→ Excerpted data:
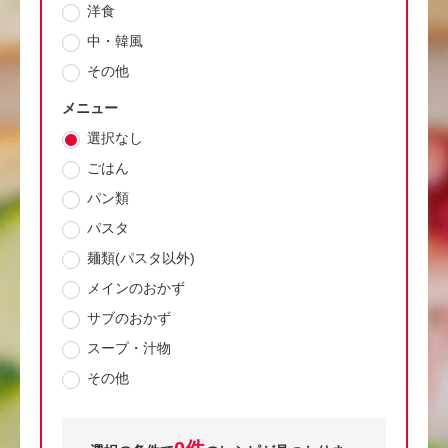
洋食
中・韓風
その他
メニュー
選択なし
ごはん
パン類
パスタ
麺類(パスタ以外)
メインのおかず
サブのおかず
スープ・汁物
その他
==
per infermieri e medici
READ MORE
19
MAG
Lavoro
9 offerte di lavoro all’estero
--
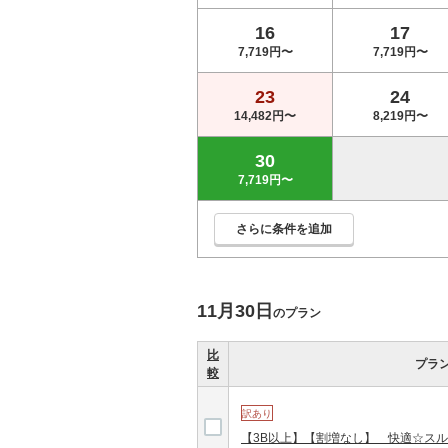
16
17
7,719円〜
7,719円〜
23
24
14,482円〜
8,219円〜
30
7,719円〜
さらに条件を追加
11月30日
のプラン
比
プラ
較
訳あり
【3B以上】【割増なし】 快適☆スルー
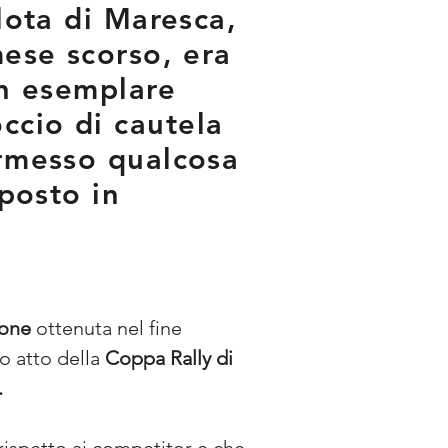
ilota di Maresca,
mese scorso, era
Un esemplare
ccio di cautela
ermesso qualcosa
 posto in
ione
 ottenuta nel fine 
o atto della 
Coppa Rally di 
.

→ About this task: Edit the records from the line containing "per infermieri e medici" through the line containing "9 offerte di lavoro all’estero", changing "READ MORE" to "CONTINUE READING" and leaving all else as it is. Reproduce only those lines.

→ Reply:
per infermieri e medici
CONTINUE READING
19
MAG
Lavoro
9 offerte di lavoro all’estero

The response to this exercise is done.